RMO No. 15-91 and RMC No. 43-91 cannot be viewed simply as implementing rules or corrective measures revoking in the process the previous rulings of past Commissioners. Specifically, they would have been amendatory provisions applicable to pawnshops. x x x. The due observance of the requirements of notice, hearing, and publication should not have been ignored.

x x x

In view of the foregoing, RMO No. 15-91 and RMC No. 4391 are hereby declared null and void. Consequently, Lhuillier is not liable to pay the 5% lending investor's tax.[7] (Underscoring supplied)
Under the principle of stare decisis et non quieta movere (follow past precedents and do not disturb what has been settled),[8] it is our duty to apply our previous ruling in Commissioner of Internal Revenue v.

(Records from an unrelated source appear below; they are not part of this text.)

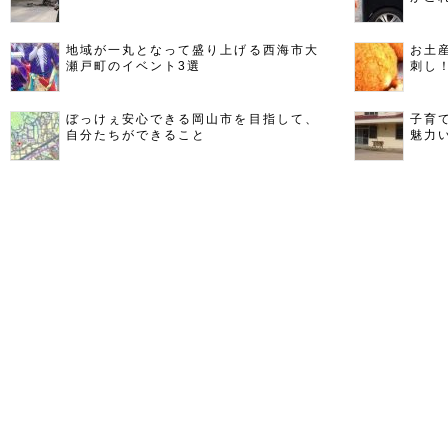
地域が一丸となって盛り上げる西海市大
お土
瀬戸町のイベント3選
刺し
ぼっけぇ安心できる岡山市を目指して、
子育
自分たちができること
魅力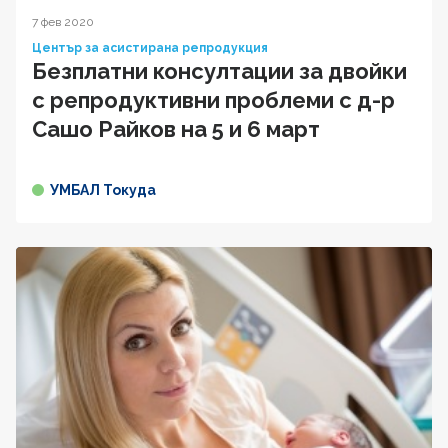
7 фев 2020
Център за асистирана репродукция
Безплатни консултации за двойки
с репродуктивни проблеми с д-р
Сашо Райков на 5 и 6 март
УМБАЛ Токуда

Michael J. Lhuillier Pawnshop to the instant case. Once a case has been decided one way, any other case involving exactly the same point at issue, as in the case at bar, should be decided in the same manner.[9]

In fine, we find no reversible error committed by the Court of Appeals in rendering its assailed Decision.

WHEREFORE, the petition is DENIED. The Decision dated August 29, 2001 of the Court of Appeals in CA-G.R. SP No. 59250 is AFFIRMED. No pronouncement as to costs.

SO ORDERED.


Corona, Azcuna, and Garcia, JJ., concur.
Puno, (Chairperson), on leave.



[1] Penned by Justice Presbitero J. Velasco, Jr. (now a Member of this Court) and concurred in by Justice Ruben T. Reyes (now Presiding Justice) and Justice Juan Q. Enriquez; Rollo, pp. 18-29.

[2] Per Resolution dated March 29 of the Court of Tax Appeals, Petition, Rollo, p. 10.

[3] Annex "B" of Petition, Rollo, pp.30-40.

[4] Petition, Rollo, p. 11.

[5] Annex "A" of Petition, Rollo, pp. 18-29.

[6] G.R. No. 150947, July 15, 2003, 406 SCRA 178. The subject in that case is the Assessment Notice No. 81-PT-13-94-97-9-118 dated September 11, 1997, issued by the Bureau of Internal Revenue against Michael Lhuillier Pawnshop, demanding payment of deficiency percentage tax in the sum of P3,360,335.11 for 1994, inclusive of interest and surcharges.

[7] Ibid, pp. 185-189.

[8] J.M. Tuason & Co., Inc. v. Mariano, No. L-33140, October 23, 1978, 85 SCRA 644, 647; Santiago and Flores v. Valenzuela and Pardo, No. L-670, April 30, 1947, 78 Phil. 397, 410.

[9] Pines City Educational Center v. National Labor Relations Commission, G.R. No. 96779, November 10, 1993, 227 SCRA 655, 665; Associated Sugar, Inc. v. Commissioner of Customs, No. L-30391, November 25, 1982, 118 SCRA 657, 663.